#### [Exercise]
Report how many lines in the data below hold the string "Zeitpunkt". Nothing else should appear in the answer.

··· Data shown ···

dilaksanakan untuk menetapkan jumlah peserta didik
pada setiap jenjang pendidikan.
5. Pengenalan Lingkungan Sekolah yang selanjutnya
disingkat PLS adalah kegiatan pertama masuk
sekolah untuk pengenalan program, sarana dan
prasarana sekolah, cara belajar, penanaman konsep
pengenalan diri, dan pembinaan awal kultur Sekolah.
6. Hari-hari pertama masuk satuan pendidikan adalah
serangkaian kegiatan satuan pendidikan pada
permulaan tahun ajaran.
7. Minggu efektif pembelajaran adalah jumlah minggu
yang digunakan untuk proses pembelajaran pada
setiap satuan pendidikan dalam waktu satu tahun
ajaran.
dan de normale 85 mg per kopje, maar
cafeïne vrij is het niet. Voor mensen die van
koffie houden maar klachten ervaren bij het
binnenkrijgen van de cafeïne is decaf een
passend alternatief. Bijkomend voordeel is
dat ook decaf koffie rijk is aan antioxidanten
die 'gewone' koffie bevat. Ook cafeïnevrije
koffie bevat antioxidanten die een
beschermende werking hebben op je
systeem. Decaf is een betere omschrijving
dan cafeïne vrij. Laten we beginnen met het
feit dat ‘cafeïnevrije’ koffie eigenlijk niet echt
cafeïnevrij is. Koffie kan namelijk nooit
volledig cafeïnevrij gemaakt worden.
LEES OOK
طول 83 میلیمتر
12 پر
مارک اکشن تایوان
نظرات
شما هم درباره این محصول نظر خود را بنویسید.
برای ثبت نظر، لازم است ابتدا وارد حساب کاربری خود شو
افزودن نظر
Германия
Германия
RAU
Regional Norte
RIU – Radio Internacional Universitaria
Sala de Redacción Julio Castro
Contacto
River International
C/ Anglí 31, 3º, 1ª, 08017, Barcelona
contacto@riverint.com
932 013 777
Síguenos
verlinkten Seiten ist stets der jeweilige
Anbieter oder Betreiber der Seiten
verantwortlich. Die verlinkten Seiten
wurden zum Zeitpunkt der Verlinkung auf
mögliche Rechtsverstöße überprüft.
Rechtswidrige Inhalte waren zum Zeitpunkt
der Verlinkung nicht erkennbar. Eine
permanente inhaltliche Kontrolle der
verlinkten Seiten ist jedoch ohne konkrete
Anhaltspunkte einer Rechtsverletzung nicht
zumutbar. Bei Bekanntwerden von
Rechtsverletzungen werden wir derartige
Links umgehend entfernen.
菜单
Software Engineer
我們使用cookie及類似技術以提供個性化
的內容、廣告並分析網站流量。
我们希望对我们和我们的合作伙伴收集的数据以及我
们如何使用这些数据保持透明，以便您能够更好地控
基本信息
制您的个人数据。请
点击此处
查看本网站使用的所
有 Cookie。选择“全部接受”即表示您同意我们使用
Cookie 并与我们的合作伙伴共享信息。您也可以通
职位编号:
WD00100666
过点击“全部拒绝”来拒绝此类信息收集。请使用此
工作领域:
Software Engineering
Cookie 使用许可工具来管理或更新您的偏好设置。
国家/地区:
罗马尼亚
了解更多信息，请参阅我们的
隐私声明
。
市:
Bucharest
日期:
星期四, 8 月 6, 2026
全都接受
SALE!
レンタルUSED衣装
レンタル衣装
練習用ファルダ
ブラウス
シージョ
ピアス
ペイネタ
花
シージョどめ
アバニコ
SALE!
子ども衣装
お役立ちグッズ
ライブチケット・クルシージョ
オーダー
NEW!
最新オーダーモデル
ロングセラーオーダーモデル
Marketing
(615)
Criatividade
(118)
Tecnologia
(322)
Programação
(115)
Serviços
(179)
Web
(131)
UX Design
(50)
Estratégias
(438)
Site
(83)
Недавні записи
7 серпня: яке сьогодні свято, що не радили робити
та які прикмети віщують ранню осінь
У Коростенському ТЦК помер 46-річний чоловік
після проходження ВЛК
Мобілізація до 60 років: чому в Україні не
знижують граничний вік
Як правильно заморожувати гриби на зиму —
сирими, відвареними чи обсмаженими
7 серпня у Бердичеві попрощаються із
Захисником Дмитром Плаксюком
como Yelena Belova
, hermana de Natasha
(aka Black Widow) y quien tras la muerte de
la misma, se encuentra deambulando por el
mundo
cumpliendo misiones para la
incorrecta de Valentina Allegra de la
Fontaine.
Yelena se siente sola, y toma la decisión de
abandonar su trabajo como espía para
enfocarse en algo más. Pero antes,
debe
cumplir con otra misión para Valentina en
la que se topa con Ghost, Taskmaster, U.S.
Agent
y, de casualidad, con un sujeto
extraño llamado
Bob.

···

#### [Response for this exercise]
2